▶ **The task**:
Output each entry verbatim. Leave the images out.

▶ **Data for analysis**:
+ + + +
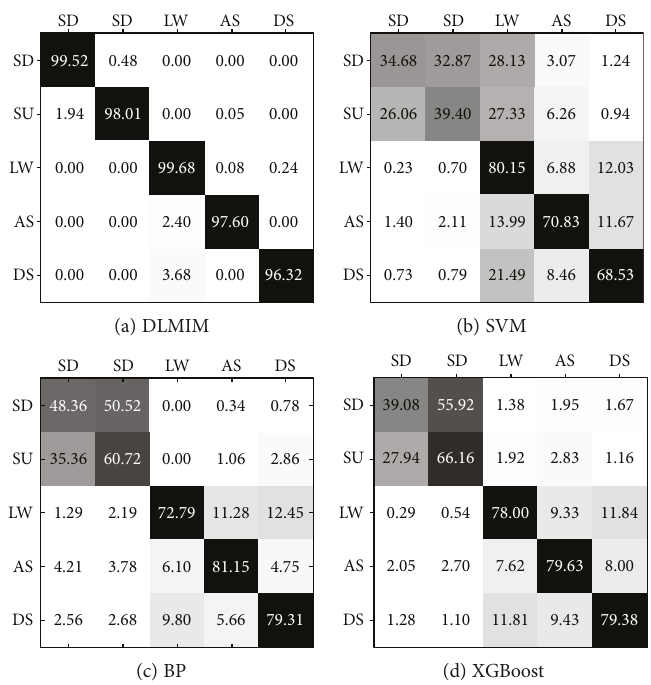
Figure 8: Confusion matrix of four locomotion mode identi fi cation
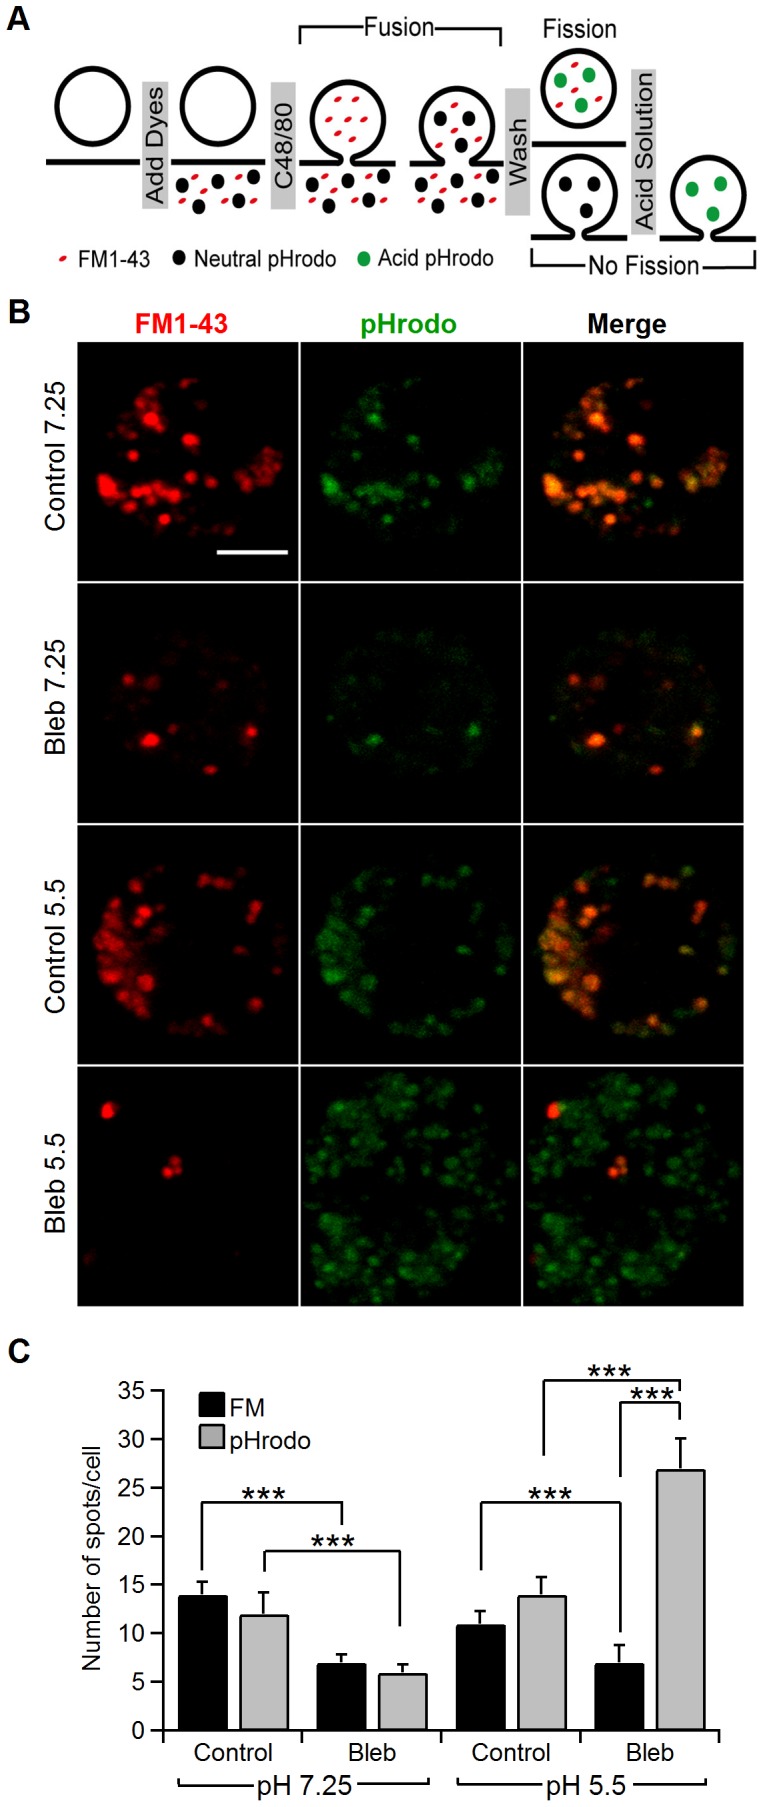
NM-2 inhibition blocks membrane scission and promotes unclosed vesicles through a narrow neck.Schematic of endocytic spots labelled with FM1-43 and pHrodo Green (A). After addition, the dyes incorporate into exocytic vesicles, which fuse with the membrane upon a stimulus (C48/80). If these vesicles are internalized and acidified, the vesicles will be stained. Therefore, after removing the extracellular dyes, only fluorescent endocytic vesicles remained. The addition of an extracellular acidic solution reveals the presence of uncompleted fission pores. The images in panel B show Z-stack projections from control cells (Control) or cells treated with blebbistatin (5 µM) (Bleb) at pH 7.25 or pH 5.5 after stimulation by C48/80 (100 µg/ml) (B). The stainings from left to right are: FM1-43 (red), pHrodo Green dextran (green) and a merge of FM1-43 and pHrodo Green dextran. The mean number of FM1-43 (black) and pHrodo Green dextran (grey) spots per cell in control conditions at pH 7.25 or pH 5.5 and after treatment with blebbistatin at pH 7.25 or pH 5.5 (C). Scale bar: 5 µm. Error bars, S.E.M. ***p<0.001.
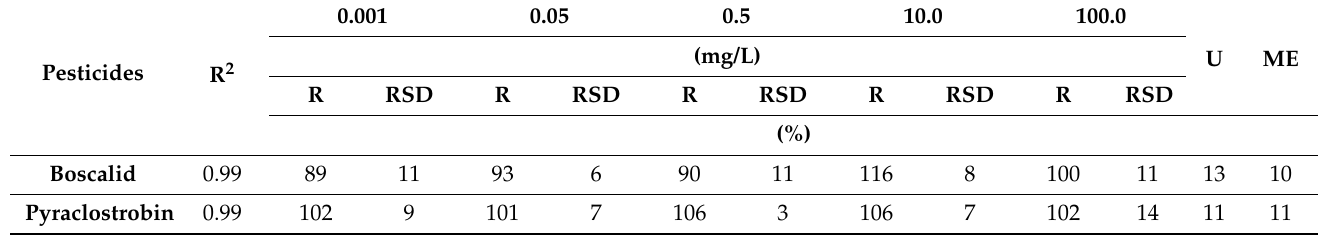
Table 5. Validation parameters of the method.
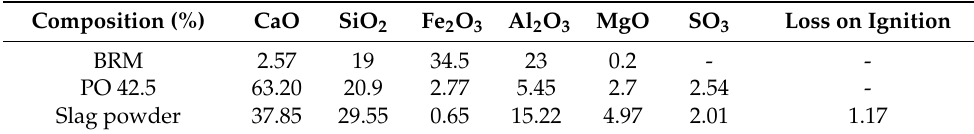
Table 1. Chemical composition of different backfilling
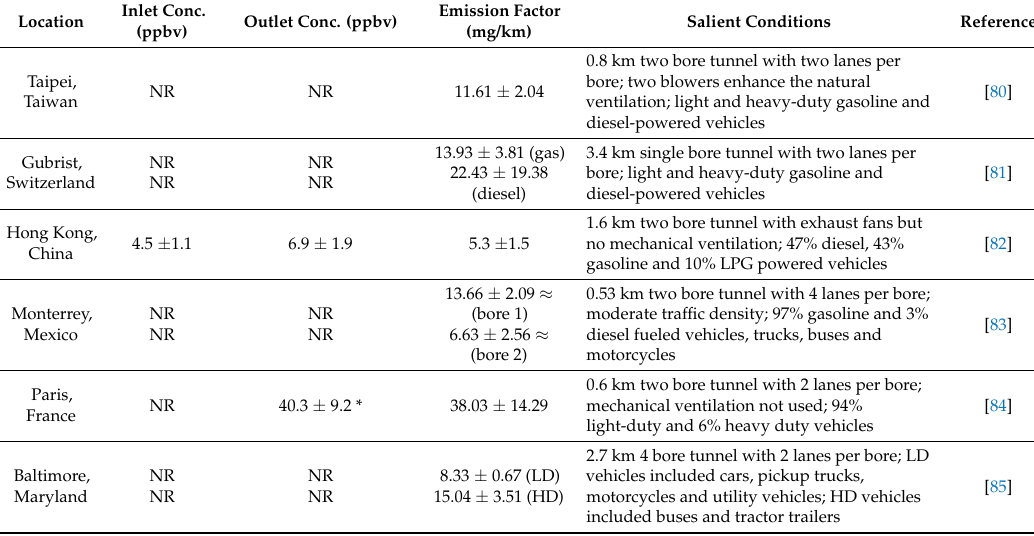
Table 3. Propylene concentrations and exhaust emission factors found in tunnel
+ + + +
▶ **Exercise output**:
Figure 8: Confusion matrix of four locomotion mode identi fi cation
NM-2 inhibition blocks membrane scission and promotes unclosed vesicles through a narrow neck.Schematic of endocytic spots labelled with FM1-43 and pHrodo Green (A). After addition, the dyes incorporate into exocytic vesicles, which fuse with the membrane upon a stimulus (C48/80). If these vesicles are internalized and acidified, the vesicles will be stained. Therefore, after removing the extracellular dyes, only fluorescent endocytic vesicles remained. The addition of an extracellular acidic solution reveals the presence of uncompleted fission pores. The images in panel B show Z-stack projections from control cells (Control) or cells treated with blebbistatin (5 µM) (Bleb) at pH 7.25 or pH 5.5 after stimulation by C48/80 (100 µg/ml) (B). The stainings from left to right are: FM1-43 (red), pHrodo Green dextran (green) and a merge of FM1-43 and pHrodo Green dextran. The mean number of FM1-43 (black) and pHrodo Green dextran (grey) spots per cell in control conditions at pH 7.25 or pH 5.5 and after treatment with blebbistatin at pH 7.25 or pH 5.5 (C). Scale bar: 5 µm. Error bars, S.E.M. ***p<0.001.
Table 5. Validation parameters of the method.
Table 1. Chemical composition of different backfilling
Table 3. Propylene concentrations and exhaust emission factors found in tunnel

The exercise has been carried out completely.